The drug’s long-term effects are unknown because the initial human trials were limited and involved small numbers of patients, according to information the company gives to physicians who ask about it.
“It’s not a great compound,” said Ronald Evans, a professor and director of the Gene Expression Laboratory at the Salk Institute for Biological Studies in La Jolla, Calif.
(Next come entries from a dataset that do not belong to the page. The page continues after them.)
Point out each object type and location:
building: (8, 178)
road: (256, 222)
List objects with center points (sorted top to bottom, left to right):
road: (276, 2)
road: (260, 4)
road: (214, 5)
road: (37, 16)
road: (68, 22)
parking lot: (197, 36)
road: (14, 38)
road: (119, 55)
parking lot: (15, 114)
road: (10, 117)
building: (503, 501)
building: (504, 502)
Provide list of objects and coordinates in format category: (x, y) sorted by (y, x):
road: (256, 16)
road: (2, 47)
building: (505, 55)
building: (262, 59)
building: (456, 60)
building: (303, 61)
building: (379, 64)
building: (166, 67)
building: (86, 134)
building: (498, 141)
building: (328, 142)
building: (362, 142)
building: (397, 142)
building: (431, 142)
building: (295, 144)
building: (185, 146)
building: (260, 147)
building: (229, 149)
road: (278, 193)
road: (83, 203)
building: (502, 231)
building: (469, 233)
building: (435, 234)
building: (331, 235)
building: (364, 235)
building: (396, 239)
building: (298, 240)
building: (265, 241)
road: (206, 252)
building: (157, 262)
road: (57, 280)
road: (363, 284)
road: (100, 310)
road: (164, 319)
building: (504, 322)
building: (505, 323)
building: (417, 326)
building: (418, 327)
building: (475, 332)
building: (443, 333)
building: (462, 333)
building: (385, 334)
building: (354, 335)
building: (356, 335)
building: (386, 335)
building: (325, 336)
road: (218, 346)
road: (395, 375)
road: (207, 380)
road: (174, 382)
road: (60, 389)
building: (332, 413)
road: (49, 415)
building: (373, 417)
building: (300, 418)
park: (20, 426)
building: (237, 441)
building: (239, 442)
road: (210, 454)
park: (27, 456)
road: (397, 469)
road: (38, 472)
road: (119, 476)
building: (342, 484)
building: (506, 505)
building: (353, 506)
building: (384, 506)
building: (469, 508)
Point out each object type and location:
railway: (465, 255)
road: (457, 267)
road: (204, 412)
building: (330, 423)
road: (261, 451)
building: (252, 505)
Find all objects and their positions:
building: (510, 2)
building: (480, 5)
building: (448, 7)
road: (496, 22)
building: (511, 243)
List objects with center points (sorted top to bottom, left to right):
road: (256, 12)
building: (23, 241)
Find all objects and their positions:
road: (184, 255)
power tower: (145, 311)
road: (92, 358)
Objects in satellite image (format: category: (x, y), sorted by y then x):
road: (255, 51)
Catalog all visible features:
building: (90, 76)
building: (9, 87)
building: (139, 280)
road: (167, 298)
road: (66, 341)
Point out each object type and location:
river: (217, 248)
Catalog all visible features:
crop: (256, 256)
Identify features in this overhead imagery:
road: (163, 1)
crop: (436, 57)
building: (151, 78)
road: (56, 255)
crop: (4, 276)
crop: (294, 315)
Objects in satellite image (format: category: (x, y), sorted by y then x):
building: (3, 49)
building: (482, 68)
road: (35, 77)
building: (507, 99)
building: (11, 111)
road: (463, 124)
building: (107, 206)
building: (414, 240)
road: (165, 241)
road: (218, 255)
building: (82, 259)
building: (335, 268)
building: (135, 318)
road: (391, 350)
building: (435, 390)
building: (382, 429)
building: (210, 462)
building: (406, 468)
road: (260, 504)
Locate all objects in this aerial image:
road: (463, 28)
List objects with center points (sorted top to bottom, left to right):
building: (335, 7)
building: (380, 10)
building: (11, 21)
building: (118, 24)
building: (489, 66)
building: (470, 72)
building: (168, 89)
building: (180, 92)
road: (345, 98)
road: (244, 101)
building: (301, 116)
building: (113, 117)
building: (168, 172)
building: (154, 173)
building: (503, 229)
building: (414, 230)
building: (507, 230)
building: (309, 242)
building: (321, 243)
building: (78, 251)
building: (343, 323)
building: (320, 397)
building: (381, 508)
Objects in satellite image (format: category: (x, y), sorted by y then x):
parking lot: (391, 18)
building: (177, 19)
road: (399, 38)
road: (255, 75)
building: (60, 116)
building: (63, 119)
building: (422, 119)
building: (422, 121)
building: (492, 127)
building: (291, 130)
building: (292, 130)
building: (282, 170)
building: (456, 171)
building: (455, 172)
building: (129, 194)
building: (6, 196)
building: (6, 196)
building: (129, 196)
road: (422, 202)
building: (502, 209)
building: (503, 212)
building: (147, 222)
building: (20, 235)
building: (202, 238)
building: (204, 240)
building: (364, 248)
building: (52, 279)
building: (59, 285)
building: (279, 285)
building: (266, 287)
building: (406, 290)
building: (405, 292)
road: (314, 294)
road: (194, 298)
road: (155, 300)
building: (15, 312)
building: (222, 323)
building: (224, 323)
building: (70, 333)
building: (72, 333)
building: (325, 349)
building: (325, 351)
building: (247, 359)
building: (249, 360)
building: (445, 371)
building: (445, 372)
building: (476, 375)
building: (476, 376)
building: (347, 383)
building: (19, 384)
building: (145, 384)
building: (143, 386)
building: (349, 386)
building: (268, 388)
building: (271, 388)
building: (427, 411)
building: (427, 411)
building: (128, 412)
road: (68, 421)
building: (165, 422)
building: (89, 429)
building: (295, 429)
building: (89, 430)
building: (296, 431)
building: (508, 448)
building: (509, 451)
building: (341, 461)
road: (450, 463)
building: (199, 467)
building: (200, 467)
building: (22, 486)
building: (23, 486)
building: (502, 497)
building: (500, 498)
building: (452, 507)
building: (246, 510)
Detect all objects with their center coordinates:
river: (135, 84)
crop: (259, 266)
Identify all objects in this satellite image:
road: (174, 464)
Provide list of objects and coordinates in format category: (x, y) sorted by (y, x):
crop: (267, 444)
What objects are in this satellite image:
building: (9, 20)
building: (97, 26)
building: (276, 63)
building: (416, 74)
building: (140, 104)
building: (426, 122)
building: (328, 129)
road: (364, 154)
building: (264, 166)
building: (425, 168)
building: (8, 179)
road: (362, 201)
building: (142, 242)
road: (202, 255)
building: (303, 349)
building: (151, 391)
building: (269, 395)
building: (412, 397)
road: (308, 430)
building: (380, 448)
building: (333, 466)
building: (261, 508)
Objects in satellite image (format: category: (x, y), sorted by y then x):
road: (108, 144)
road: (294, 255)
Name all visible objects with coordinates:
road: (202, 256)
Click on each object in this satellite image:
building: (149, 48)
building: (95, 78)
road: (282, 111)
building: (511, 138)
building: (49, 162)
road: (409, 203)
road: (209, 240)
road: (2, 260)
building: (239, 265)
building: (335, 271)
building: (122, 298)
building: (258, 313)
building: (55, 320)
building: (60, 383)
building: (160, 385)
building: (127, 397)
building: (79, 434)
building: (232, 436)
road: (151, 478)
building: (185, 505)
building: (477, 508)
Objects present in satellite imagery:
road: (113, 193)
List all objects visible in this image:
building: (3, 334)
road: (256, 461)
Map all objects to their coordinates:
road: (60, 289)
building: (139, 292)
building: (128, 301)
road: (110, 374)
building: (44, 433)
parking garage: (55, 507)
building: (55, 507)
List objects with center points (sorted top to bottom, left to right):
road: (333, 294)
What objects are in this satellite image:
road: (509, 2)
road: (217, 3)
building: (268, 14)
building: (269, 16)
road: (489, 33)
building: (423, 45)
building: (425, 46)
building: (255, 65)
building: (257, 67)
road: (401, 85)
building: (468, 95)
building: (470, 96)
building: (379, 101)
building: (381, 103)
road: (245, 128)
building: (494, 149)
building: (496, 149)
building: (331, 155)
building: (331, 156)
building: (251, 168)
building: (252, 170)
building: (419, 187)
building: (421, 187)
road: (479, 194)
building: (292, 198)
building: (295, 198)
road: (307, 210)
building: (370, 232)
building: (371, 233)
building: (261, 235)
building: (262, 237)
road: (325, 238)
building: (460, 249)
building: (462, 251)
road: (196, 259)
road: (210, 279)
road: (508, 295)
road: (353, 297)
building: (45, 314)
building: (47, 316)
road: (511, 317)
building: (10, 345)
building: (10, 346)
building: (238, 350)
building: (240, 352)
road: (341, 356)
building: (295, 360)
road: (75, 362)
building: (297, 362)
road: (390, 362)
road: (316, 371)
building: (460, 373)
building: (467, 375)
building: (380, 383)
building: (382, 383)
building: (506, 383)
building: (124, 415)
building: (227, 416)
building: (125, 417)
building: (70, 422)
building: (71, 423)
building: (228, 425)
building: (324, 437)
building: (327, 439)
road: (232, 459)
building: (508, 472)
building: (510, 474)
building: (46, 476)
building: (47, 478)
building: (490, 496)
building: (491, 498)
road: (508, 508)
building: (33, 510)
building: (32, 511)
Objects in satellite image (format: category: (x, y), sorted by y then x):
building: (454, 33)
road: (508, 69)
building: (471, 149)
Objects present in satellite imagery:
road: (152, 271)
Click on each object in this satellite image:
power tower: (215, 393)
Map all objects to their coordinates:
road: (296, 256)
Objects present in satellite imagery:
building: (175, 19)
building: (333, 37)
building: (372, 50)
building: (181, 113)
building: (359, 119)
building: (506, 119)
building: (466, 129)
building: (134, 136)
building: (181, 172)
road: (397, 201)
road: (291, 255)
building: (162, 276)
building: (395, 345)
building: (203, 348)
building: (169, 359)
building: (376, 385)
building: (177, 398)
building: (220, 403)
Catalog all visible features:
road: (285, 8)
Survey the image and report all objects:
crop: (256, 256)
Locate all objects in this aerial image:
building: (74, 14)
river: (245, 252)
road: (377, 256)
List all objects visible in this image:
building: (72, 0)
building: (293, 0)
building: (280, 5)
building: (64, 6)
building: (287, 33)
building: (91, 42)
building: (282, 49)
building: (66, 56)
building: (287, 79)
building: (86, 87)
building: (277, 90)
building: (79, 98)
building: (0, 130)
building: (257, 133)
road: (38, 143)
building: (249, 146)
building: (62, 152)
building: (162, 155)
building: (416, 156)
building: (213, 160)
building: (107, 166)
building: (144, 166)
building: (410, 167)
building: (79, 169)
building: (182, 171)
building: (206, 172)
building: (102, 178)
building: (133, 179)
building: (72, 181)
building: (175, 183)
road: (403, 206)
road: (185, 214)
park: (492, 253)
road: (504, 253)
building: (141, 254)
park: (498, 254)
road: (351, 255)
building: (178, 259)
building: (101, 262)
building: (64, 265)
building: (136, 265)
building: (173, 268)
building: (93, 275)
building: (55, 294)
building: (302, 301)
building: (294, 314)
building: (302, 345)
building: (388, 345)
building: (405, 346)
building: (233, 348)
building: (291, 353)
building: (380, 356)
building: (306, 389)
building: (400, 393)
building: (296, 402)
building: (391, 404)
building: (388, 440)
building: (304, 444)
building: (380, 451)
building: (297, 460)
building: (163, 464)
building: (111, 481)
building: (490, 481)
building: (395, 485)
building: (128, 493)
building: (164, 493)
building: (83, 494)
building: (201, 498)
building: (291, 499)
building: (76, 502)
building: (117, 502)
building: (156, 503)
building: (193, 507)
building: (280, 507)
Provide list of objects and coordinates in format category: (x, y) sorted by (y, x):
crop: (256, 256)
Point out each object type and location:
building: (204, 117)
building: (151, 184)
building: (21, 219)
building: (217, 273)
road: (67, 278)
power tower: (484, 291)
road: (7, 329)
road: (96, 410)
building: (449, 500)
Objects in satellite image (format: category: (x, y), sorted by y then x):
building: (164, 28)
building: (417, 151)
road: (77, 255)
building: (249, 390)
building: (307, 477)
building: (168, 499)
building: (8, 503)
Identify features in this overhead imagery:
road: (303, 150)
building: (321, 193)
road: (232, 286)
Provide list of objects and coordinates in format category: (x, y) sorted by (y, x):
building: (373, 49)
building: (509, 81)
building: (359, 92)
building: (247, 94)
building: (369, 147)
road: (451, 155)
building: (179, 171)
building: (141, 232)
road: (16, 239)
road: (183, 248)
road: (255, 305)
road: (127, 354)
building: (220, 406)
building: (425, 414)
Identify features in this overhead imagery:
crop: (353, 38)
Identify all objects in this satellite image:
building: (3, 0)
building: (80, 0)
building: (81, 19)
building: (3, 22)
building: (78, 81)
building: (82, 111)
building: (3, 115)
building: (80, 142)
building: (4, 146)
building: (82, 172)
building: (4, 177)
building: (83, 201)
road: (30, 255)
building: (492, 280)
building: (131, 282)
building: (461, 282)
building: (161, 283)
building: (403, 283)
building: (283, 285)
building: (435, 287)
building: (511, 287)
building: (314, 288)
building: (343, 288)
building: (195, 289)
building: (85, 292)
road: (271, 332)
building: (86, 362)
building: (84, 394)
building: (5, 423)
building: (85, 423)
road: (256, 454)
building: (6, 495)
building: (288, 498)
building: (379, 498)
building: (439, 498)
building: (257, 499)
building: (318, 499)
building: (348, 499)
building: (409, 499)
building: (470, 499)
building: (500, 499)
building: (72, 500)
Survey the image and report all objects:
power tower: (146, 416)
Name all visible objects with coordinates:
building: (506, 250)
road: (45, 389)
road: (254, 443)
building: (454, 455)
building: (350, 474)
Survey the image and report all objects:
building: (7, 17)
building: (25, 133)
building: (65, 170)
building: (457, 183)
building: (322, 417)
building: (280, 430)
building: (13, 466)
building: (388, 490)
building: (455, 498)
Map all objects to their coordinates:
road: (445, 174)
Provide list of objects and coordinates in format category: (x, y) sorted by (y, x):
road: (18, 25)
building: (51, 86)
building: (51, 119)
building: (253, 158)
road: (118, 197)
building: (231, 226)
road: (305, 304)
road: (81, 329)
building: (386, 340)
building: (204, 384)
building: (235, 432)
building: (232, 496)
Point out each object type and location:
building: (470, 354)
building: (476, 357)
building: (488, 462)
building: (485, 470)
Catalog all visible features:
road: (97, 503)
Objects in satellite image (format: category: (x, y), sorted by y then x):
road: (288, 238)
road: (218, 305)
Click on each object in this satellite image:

His research showed GW501516 may boost endurance and had the potential to be abused by athletes.
“It has a certain toxicity; it tends to accumulate and doesn’t metabolize well,” Evans said. “It can crystallize when it gets to be concentrated in such high levels.”
But in some circles, the long-term effects are secondary issues. On a recent thread on elitefiness.com, users discussed how to improve the taste of GW501516 for their lab rats. A user weighed in with the final word: “Who gives a (expletive) if it doesn’t taste like candy? My rats and I agree. Results (are greater than) taste.”